Remédier à la « faiblesse » militaire européenne
Avancées qui cependant nécessitent certains « ajustements » : « il faudra renforcer la cohérence entre les outils restés en dehors du service européen d’action extérieure - je pense notamment aux outils financiers - et les structures de gestion de crise. Il faudra aussi clarifier la place de ces structures au sein du service. Il faudra enfin que l’Agence européenne de défense puisse jouer tout son rôle », a-t-il déclaré.

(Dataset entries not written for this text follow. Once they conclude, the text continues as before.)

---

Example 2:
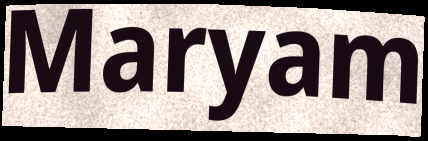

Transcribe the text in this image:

Maryam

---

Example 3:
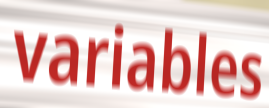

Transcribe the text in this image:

variables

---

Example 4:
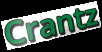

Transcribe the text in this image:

Crantz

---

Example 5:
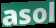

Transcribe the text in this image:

asol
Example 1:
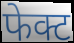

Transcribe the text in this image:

फेक्ट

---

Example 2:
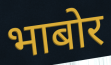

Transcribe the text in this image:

भाबोर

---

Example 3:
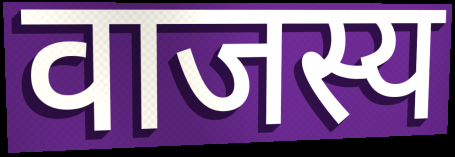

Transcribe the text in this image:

वाजस्य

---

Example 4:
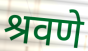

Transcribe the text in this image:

श्रवणे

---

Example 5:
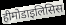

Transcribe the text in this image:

हीमोडाइलिसिस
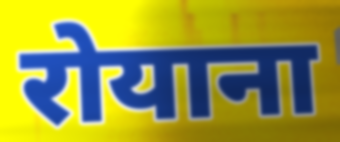
रोयाना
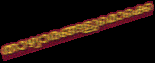
താഴ്വാരങ്ങളുമൊക്കെ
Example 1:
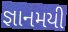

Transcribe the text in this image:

જ્ઞાનમયી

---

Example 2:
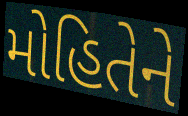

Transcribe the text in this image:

મોહિતેને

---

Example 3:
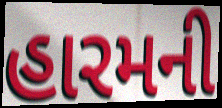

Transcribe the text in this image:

હારમની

Alain Juppé s’est ensuite exprimé sur les deux grands enjeux de la construction européenne. Pour commencer, la nécessité de remédier à la « faiblesse » de l’outil militaire européen.
« Les chiffres européens sont éloquents : coupe de 8,3 milliards d’euros et diminution des effectifs de 40% d’ici 2014 en Allemagne, réduction de 10% sur la période 2011-2013 en Italie, réduction de 8% sur quatre ans et diminution des effectifs de 40 000 personnes au Royaume-Uni. Confrontée à la même tentation, la France a engagé un effort de modernisation sans précédent, qui traduit ses ambitions nationales et européennes », a-t-il justifié.

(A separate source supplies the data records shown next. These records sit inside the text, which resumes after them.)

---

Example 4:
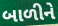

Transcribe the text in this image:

બાળીને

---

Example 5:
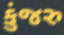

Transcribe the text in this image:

કુંજરુ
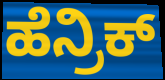
ಹೆನ್ರಿಕ್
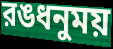
রঙধনুময়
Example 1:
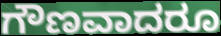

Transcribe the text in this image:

ಗೌಣವಾದರೂ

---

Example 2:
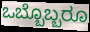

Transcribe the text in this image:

ಒಬ್ಬೊಬ್ಬರೂ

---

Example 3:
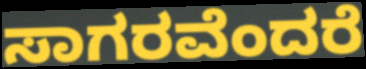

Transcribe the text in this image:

ಸಾಗರವೆಂದರೆ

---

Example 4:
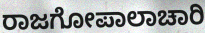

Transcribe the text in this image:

ರಾಜಗೋಪಾಲಾಚಾರಿ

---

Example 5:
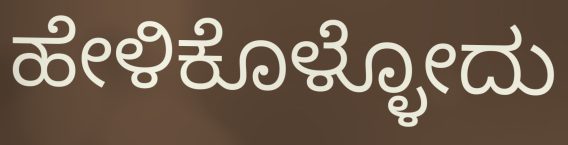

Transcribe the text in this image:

ಹೇಳಿಕೊಳ್ಳೋದು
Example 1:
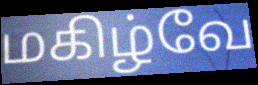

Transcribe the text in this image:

மகிழ்வே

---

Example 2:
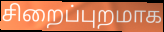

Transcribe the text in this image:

சிறைப்புறமாக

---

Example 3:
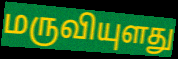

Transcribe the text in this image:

மருவியுளது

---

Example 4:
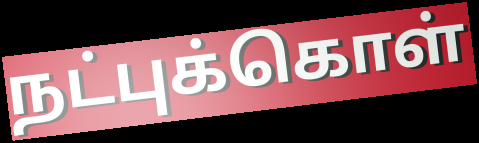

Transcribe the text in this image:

நட்புக்கொள்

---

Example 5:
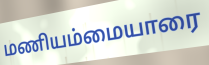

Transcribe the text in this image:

மணியம்மையாரை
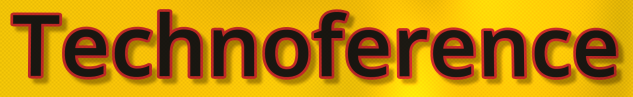
Technoference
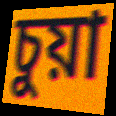
চুয়া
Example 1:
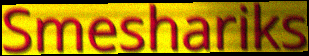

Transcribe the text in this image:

Smeshariks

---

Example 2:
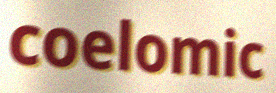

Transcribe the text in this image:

coelomic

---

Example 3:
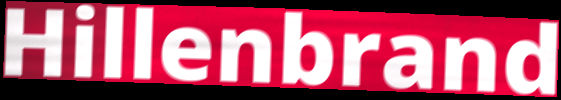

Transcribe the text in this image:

Hillenbrand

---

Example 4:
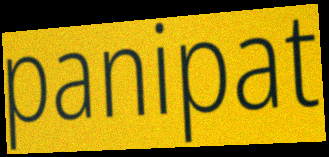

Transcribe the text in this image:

panipat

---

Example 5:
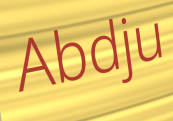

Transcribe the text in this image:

Abdju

Puis sur l’importance d’assurer la « pérennité d’une l’industrie européenne de défense autonome et compétitive ».
Enfin, le ministre a réaffirmé la capacité de la France à « donner un nouvel élan à la construction de l’Europe de la Défense », en particulier dans les domaines du développement capacitaire et de la conduite des opérations militaires.
« Si nous voulons contrer le risque de déclassement stratégique, militaire et industriel auxquels nous sommes confrontés, nous devons saisir l’opportunité de la crise budgétaire actuelle pour accélérer de manière décisive le partage et la mutualisation de nos ressources, de nos compétences et de nos capacités militaires […] Face à cette situation, je suis convaincu que nous devons avancer pas à pas, en privilégiant toutes les pistes concrètes de coopération, à différents niveaux : en bilatéral, à quelques-uns ou à 27 », a déclaré le ministre, se référant à titre d’exemple à la signature du traité de coopération franco-britannique du 2 novembre 2010.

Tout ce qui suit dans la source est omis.